C’est une analyse intéressante que Wilco Zeelenberg de chez RNF Yamaha et demain Aprilia livre sur les disparitions d’Andrea Dovizioso et de Franco Morbidelli du haut de la feuille des temps. Pour peu, ce serait aussi un avertissement pour ceux qui envisagent de revenir après un petit moment passé sur la touche pour cause de blessure… Le Hollandais assure ainsi que les MotoGP ont évolué, qu’il faut les piloter différemment et que ceux qui n’arrivent pas à changer de paradigme sont condamnés. Pour lui, le sort des deux Italiens sont des cas d’école dans une discipline en pleine évolution, y compris dans son format pour 2023…
Les choses changent en MotoGP et la roue tourne vite. Elle a ainsi happé un Andrea Dovizioso, triple vice-champion du monde de 2017 à 2019 sur Ducati et à la tête de 24 victoires en Grand Prix. Elle a roulé sur Franco Morbidelli, vice-champion du Monde d’une saison 2020 où il a remporté trois victoires. Le point commun entre de ces deux hommes ? Leur nationalité, certes, mais aussi une Yamaha que leur équipier de marque Fabio Quartararo utilise si bien qu’il a été Champion du Monde avec et qu’il mène à son guidon l’actuel classement général. Alors, que s’est-il passé ?
Wilco Zeelenberg est l’un de ceux qui a vécu cet événement au plus près, depuis le stand Petronas devenu RNF. Il connait très bien la M1 et voilà ce qu’il nous dit dans un intéressant entretien découvert sur Moto.it . Et il commence son expertise avec cet élément incontournable et pourtant souvent oublié : les pneus : « en 2020, Michelin a changé la carcasse du pneu arrière et l’adhérence en inclinaison est différente de celle du passé : vous ne pouvez pas vous pencher beaucoup, car l’inclinaison maximale fait augmenter considérablement la température du pneu. Franco, comme Andrea Dovizioso, se penche beaucoup, ne s’accroche pas autant à la moto que les autres pilotes. Je pense qu’ils en souffrent tous les deux, mais même pour moi, tout cela semble plutôt mystérieux ».

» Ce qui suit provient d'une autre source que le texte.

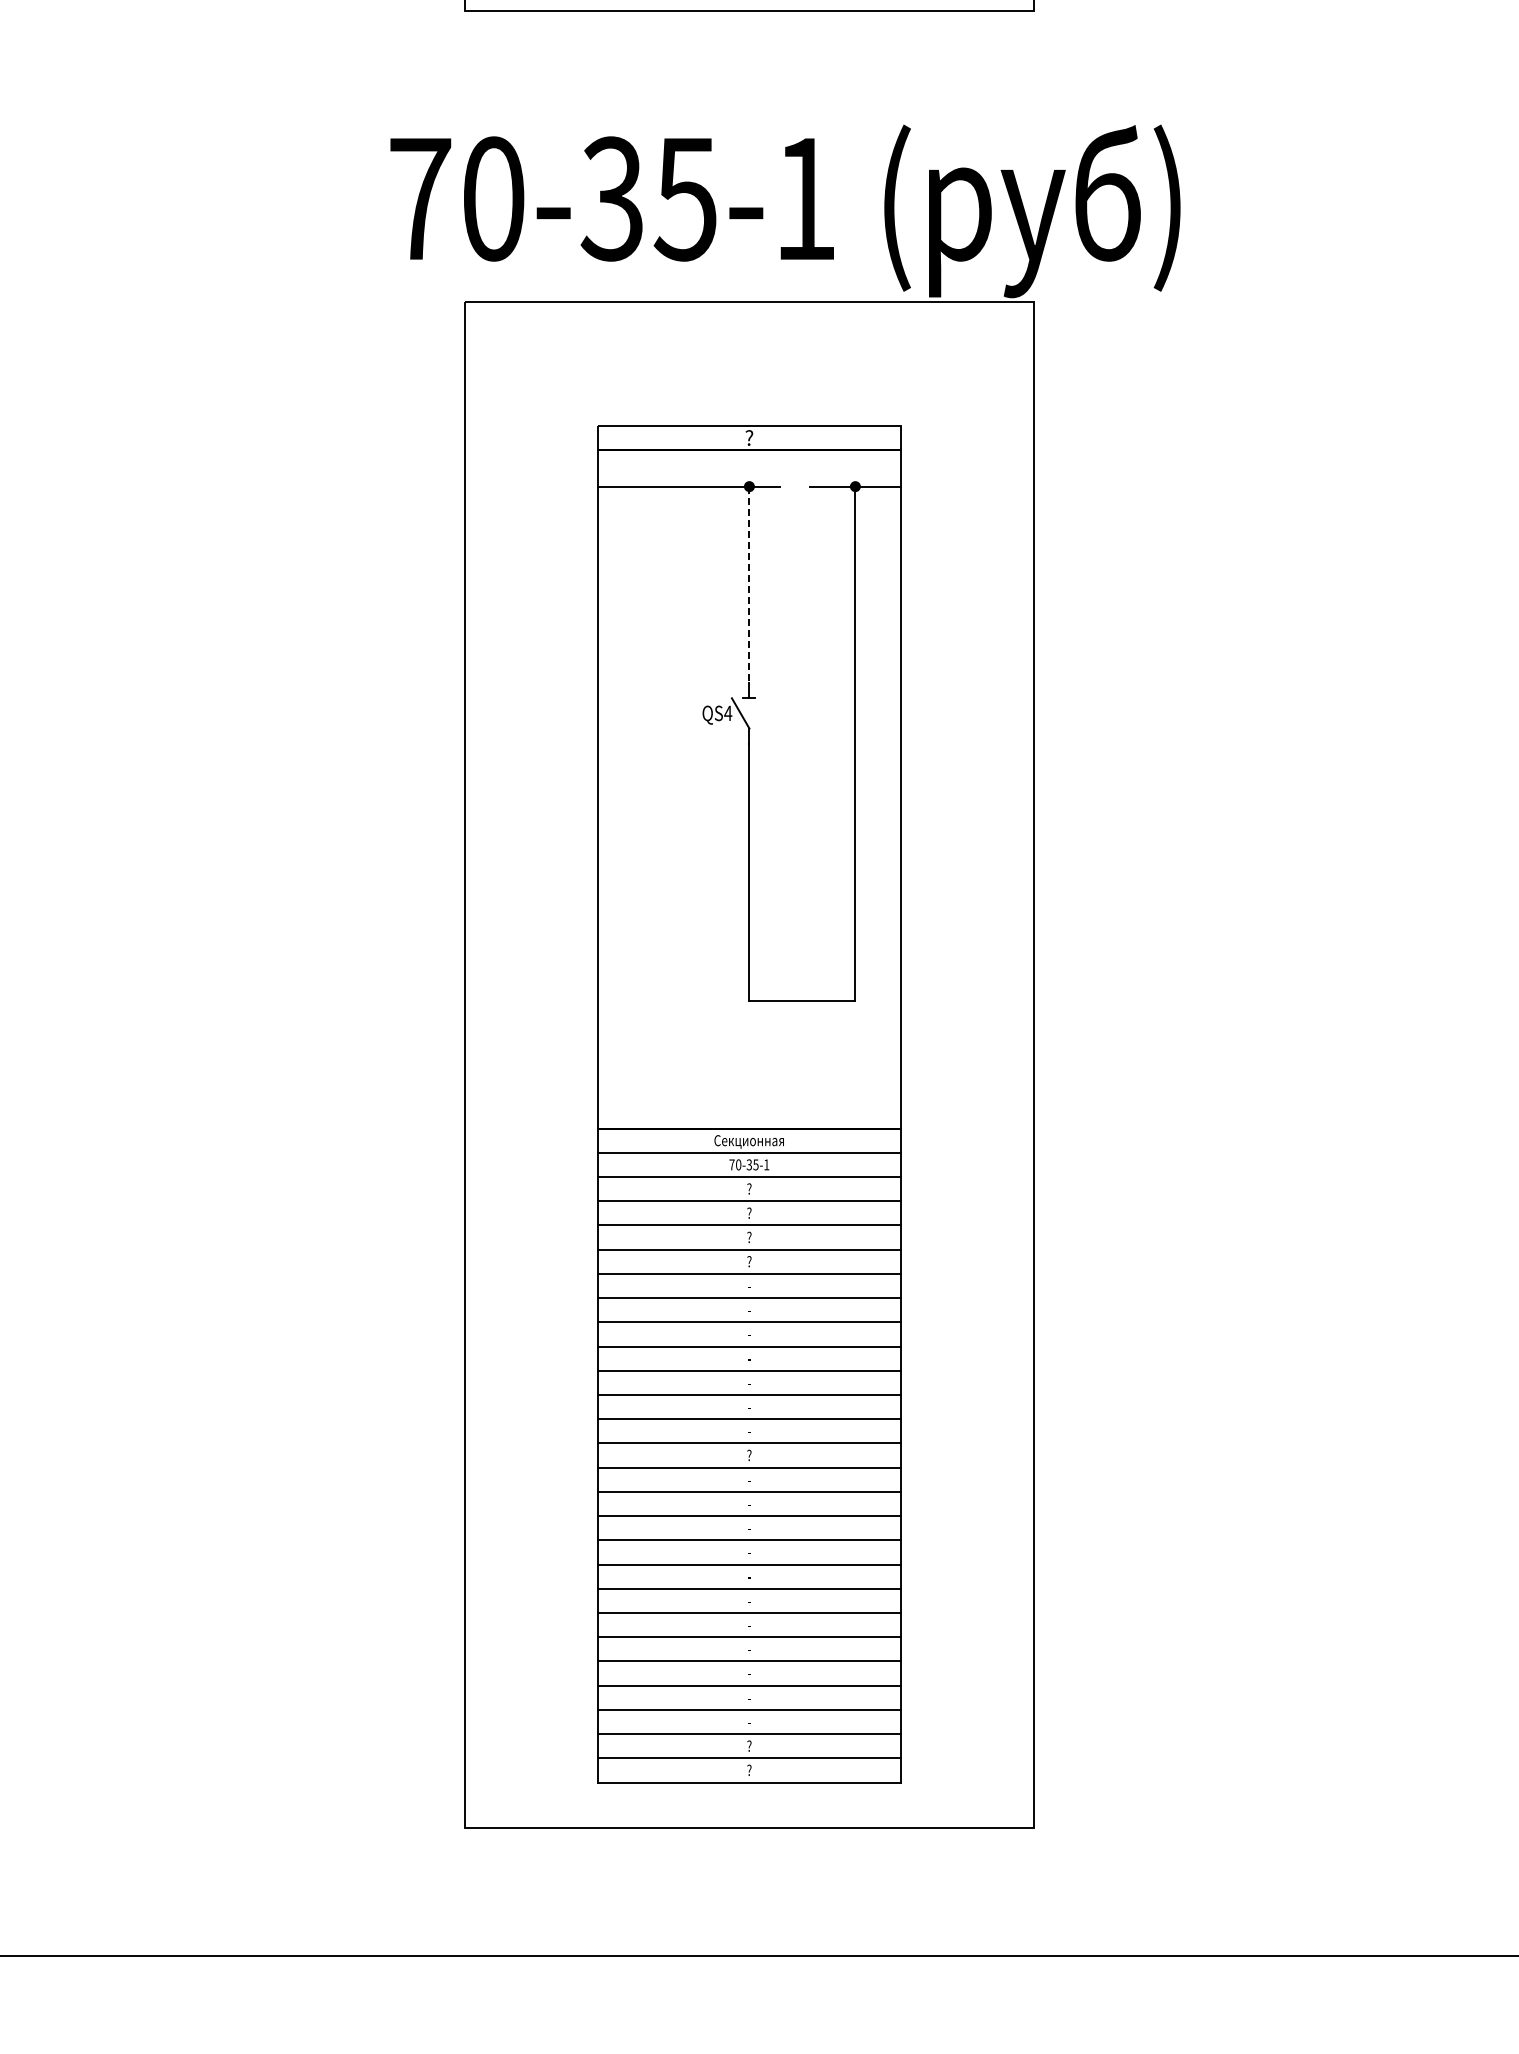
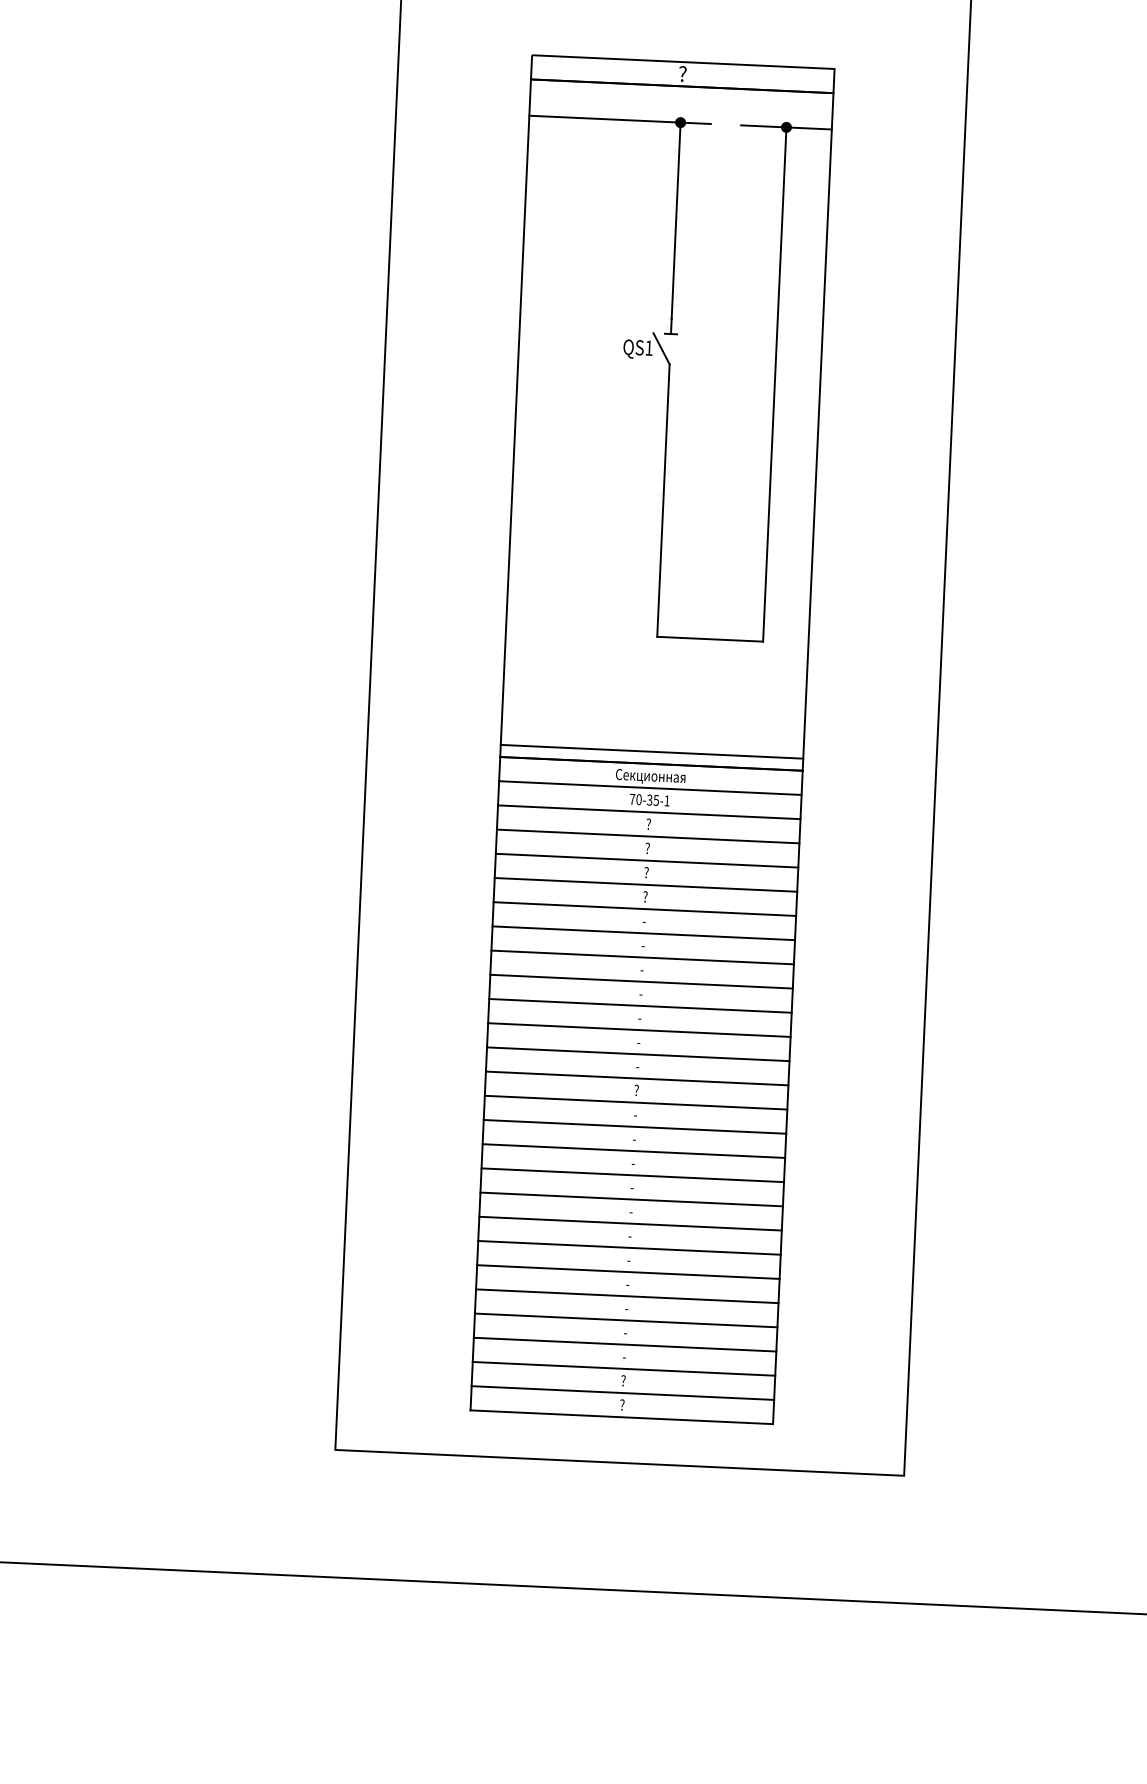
line: (749, 585) -> (676, 221), dashed -> solid
text: (728, 712) -> (649, 347), QS4 -> QS1
line: (749, 1116) -> (652, 751), added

Wilco Zeelenberg : « Fabio Quartararo a beaucoup appris au fil des ans, il représente aujourd’hui une combinaison parfaite avec la M1«
Partant de là, il développe : « Fabio a une vitesse de virage plus élevée et parvient à ne pas surchauffer les pneus, mais il roule avec un angle d’inclinaison plus petit. Les deux Italiens roulent à l’ancienne : ils freinent fort et entrent dans les virages freins à la main, tandis que Fabio freine avec la moto droite, lâche les freins puis tourne. Et c’est toujours le cas, dans tous les virages, et il est en moyenne un ou deux kilomètres à l’heure plus rapide. Je pense que c’est une question de talent et aussi de taille : il est grand et gère mieux la moto, il arrive à maintenir la motricité sur la roue arrière à chaque fois ».
Un style que son équipier Morbidelli se dit incapable d’imiter : « il dit que c’est impossible de faire vingt-cinq tours comme ça. Il peut suivre Fabio un tour, mais pas plus : ce n’est pas sa façon de piloter. Le Français a beaucoup appris au fil des ans, il représente aujourd’hui une combinaison parfaite avec la M1 » comment Zeelenberg. Et pour Dovizioso, qui prendra sa retraite à Misano, usé par l’impossibilité de sortir un résultat décent de sa Yamaha ? « Pour rendre la Ducati plus forte, Andrea a dû s’adapter à beaucoup de choses, utiles pour exploiter pleinement cette moto mais inutiles avec toutes les autres. Cela s’est aussi vu avec Jorge Lorenzo : il lui a fallu un an pour gagner avec Ducati et puis, quand il est passé chez Honda, il n’a rien pu faire, car il faut les piloter différemment, il faut apprendre à le faire et le niveau est tellement élevé que cela prend beaucoup de temps ».
Or, du temps, c’est exactement ce dont le MotoGP manque toujours. Pourtant, il faut prendre le risque de jouer cette carte car le retour sur cet investissement peut s’avérer payant. Un pilote le prouve aujourd’hui : Aleix Espargaró : « personne ne pensait qu’il serait capable de piloter aussi fort l’Aprilia, pourtant il y est parvenu. Ça prend du temps, et changer de moto, comme Dovi l’a fait, rend aujourd’hui les choses de plus en plus difficiles ». Voire, dans le cas de Dovi, insurmontables.